* _WHAT TO PRODUCE_: Copy the text of every row below line for line, with no changes. Leave out the pictures.

* _GIVEN DATA_:

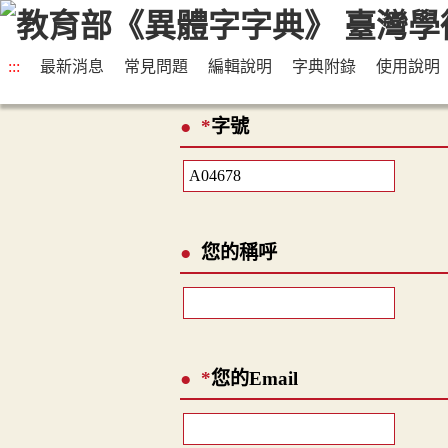
:::
最新消息
常見問題
編輯說明
字典附錄
使用說明
*
字號
您的稱呼
*
您的Email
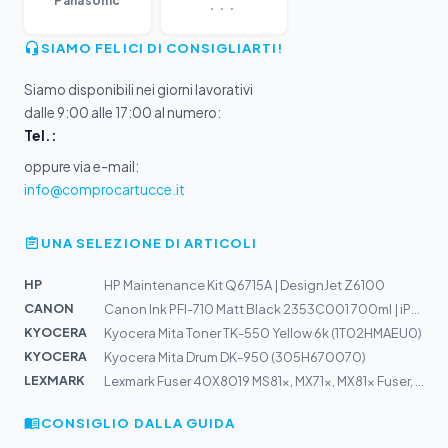
...
Panasonic
SIAMO FELICI DI CONSIGLIARTI!
Siamo disponibili nei giorni lavorativi
dalle 9:00 alle 17:00 al numero:
Tel.:
oppure via e-mail:
info@comprocartucce.it
UNA SELEZIONE DI ARTICOLI
HP
HP Maintenance Kit Q6715A | DesignJet Z6100
CANON
Canon Ink PFI-710 Matt Black 2353C001 700ml | iPF TX200...
KYOCERA
Kyocera Mita Toner TK-550 Yellow 6k (1T02HMAEU0)
KYOCERA
Kyocera Mita Drum DK-950 (305H670070)
LEXMARK
Lexmark Fuser 40X8019 MS81x, MX71x, MX81x Fuser, 110-12...
CONSIGLIO DALLA GUIDA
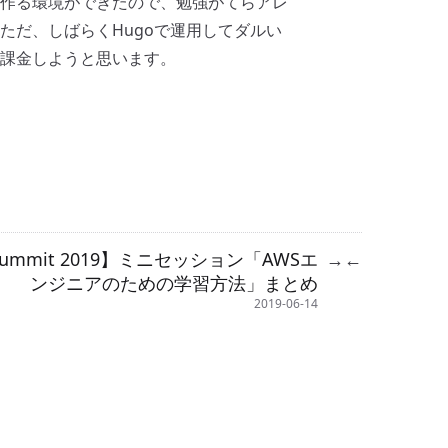
作る環境ができたので、勉強がてらアレ
ただ、しばらくHugoで運用してダルい
課金しようと思います。
Summit 2019】ミニセッション「AWSエ
→
←
ンジニアのための学習方法」まとめ
2019-06-14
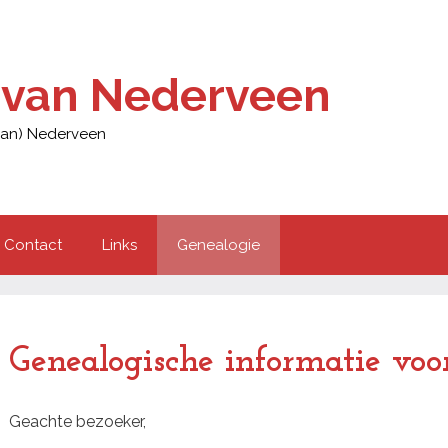
g van Nederveen
(van) Nederveen
Contact
Links
Genealogie
Genealogische informatie voo
Geachte bezoeker,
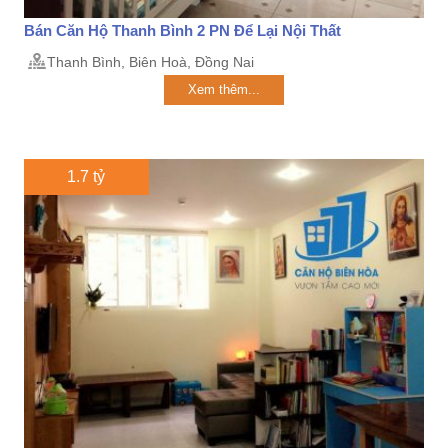
Bán Căn Hộ Thanh Bình 2 PN Để Lại Nội Thất
Thanh Bình, Biên Hoà, Đồng Nai
Xem thêm...
1.7 tỷ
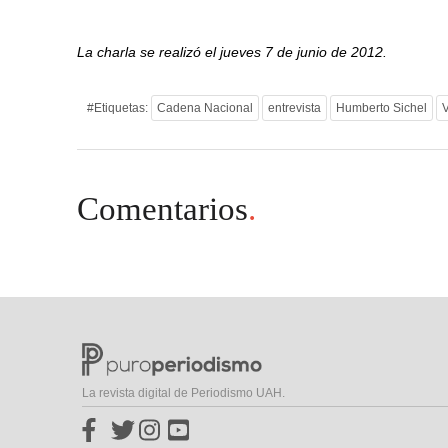
La charla se realizó el jueves 7 de junio de 2012.
#Etiquetas:
Cadena Nacional
entrevista
Humberto Sichel
Comentarios
.
La revista digital de Periodismo UAH.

* _TASK RESPONSE_:
:::
最新消息
常見問題
編輯說明
字典附錄
使用說明
*
字號
您的稱呼
*
您的Email
...
Panasonic
SIAMO FELICI DI CONSIGLIARTI!
Siamo disponibili nei giorni lavorativi
dalle 9:00 alle 17:00 al numero:
Tel.:
oppure via e-mail:
info@comprocartucce.it
UNA SELEZIONE DI ARTICOLI
HP
HP Maintenance Kit Q6715A | DesignJet Z6100
CANON
Canon Ink PFI-710 Matt Black 2353C001 700ml | iPF TX200...
KYOCERA
Kyocera Mita Toner TK-550 Yellow 6k (1T02HMAEU0)
KYOCERA
Kyocera Mita Drum DK-950 (305H670070)
LEXMARK
Lexmark Fuser 40X8019 MS81x, MX71x, MX81x Fuser, 110-12...
CONSIGLIO DALLA GUIDA
作る環境ができたので、勉強がてらアレ
ただ、しばらくHugoで運用してダルい
課金しようと思います。
Summit 2019】ミニセッション「AWSエ
→
←
ンジニアのための学習方法」まとめ
2019-06-14
g van Nederveen
(van) Nederveen
Contact
Links
Genealogie
Genealogische informatie voo
Geachte bezoeker,
Bán Căn Hộ Thanh Bình 2 PN Để Lại Nội Thất
Thanh Bình, Biên Hoà, Đồng Nai
Xem thêm...
1.7 tỷ
La charla se realizó el jueves 7 de junio de 2012.
#Etiquetas:
Cadena Nacional
entrevista
Humberto Sichel
Comentarios
.
La revista digital de Periodismo UAH.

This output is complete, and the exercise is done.